Download or read book Generalized Diffusion Operators written by Jörg-Uwe Löbus and published by Wiley-VCH. This book was released on 1993-09-15 with total page 122 pages. Available in PDF, EPUB and Kindle. Book excerpt:
Download or read book Library of Congress Subject Headings written by Library of Congress and published by . This book was released on 2011 with total page 1640 pages. Available in PDF, EPUB and Kindle. Book excerpt:
Download or read book Convolution like Structures Differential Operators and Diffusion Processes written by Rúben Sousa and published by Springer Nature. This book was released on 2022-07-27 with total page 269 pages. Available in PDF, EPUB and Kindle. Book excerpt: This book provides an introduction to recent developments in the theory of generalized harmonic analysis and its applications.

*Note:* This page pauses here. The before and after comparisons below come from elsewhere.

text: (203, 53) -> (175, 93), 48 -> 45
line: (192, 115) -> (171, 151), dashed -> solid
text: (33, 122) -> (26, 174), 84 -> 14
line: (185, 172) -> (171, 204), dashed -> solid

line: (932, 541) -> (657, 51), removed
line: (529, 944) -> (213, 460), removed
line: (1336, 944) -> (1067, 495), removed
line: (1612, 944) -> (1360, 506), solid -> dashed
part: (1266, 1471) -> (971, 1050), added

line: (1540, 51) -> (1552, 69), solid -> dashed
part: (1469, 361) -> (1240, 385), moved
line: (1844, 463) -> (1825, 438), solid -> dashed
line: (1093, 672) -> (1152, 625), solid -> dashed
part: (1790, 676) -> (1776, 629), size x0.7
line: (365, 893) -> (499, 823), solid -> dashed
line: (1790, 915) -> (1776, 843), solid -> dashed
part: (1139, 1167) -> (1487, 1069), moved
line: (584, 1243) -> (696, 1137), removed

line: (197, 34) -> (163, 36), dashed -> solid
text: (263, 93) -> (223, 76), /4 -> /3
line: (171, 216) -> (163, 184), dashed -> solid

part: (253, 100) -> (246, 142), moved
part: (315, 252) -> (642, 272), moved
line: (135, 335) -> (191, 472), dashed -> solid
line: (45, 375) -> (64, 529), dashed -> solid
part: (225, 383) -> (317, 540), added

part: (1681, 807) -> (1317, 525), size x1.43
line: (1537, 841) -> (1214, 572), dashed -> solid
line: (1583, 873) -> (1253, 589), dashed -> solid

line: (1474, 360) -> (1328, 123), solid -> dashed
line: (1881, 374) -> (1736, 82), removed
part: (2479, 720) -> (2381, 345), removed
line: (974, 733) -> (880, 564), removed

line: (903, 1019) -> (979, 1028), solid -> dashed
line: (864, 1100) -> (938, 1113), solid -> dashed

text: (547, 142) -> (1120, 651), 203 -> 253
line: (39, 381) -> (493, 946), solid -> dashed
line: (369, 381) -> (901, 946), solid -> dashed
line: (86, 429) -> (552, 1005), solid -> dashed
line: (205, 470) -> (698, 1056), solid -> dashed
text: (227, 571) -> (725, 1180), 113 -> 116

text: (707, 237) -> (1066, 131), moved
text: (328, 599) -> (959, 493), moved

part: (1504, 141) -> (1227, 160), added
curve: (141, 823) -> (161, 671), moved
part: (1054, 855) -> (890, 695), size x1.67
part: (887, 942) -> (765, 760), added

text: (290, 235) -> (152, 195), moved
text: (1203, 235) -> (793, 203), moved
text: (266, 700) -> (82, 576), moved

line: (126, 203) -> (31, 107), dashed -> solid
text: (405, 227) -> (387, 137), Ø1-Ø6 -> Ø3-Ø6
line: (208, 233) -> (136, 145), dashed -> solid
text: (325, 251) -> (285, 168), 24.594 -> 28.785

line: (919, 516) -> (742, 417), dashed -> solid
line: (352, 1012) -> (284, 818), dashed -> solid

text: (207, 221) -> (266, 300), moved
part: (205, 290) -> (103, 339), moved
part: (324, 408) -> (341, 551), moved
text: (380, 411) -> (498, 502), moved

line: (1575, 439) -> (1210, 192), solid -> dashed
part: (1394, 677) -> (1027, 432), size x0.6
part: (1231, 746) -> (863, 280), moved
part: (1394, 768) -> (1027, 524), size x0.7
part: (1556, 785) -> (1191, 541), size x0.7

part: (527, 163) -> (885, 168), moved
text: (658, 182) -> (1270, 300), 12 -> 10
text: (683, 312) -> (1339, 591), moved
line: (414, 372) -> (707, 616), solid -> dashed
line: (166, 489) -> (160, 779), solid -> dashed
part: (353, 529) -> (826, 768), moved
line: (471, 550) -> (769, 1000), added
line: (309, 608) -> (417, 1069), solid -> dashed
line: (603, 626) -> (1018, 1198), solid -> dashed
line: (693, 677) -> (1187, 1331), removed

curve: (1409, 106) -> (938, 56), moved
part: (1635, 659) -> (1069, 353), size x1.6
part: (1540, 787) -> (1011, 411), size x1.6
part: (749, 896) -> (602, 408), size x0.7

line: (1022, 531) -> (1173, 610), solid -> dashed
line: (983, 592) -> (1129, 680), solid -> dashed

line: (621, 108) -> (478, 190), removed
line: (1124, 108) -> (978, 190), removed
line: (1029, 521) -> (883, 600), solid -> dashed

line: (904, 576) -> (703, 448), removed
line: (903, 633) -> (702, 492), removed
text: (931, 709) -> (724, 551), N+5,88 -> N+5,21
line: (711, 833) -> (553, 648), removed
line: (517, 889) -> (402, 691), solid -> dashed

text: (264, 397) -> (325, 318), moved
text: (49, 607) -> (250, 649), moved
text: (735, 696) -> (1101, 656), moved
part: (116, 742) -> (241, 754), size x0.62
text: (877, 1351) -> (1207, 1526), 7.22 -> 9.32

It is well known that convolutions, differential operators and diffusion processes are interconnected: the ordinary convolution commutes with the Laplacian, and the law of Brownian motion has a convolution semigroup property with respect to the ordinary convolution. Seeking to generalize this useful connection, and also motivated by its probabilistic applications, the book focuses on the following question: given a diffusion process Xt on a metric space E, can we construct a convolution-like operator * on the space of probability measures on E with respect to which the law of Xt has the *-convolution semigroup property? A detailed analysis highlights the connection between the construction of convolution-like structures and disciplines such as stochastic processes, ordinary and partial differential equations, spectral theory, special functions and integral transforms. The book will be valuable for graduate students and researchers interested in the intersections between harmonic analysis, probability theory and differential equations.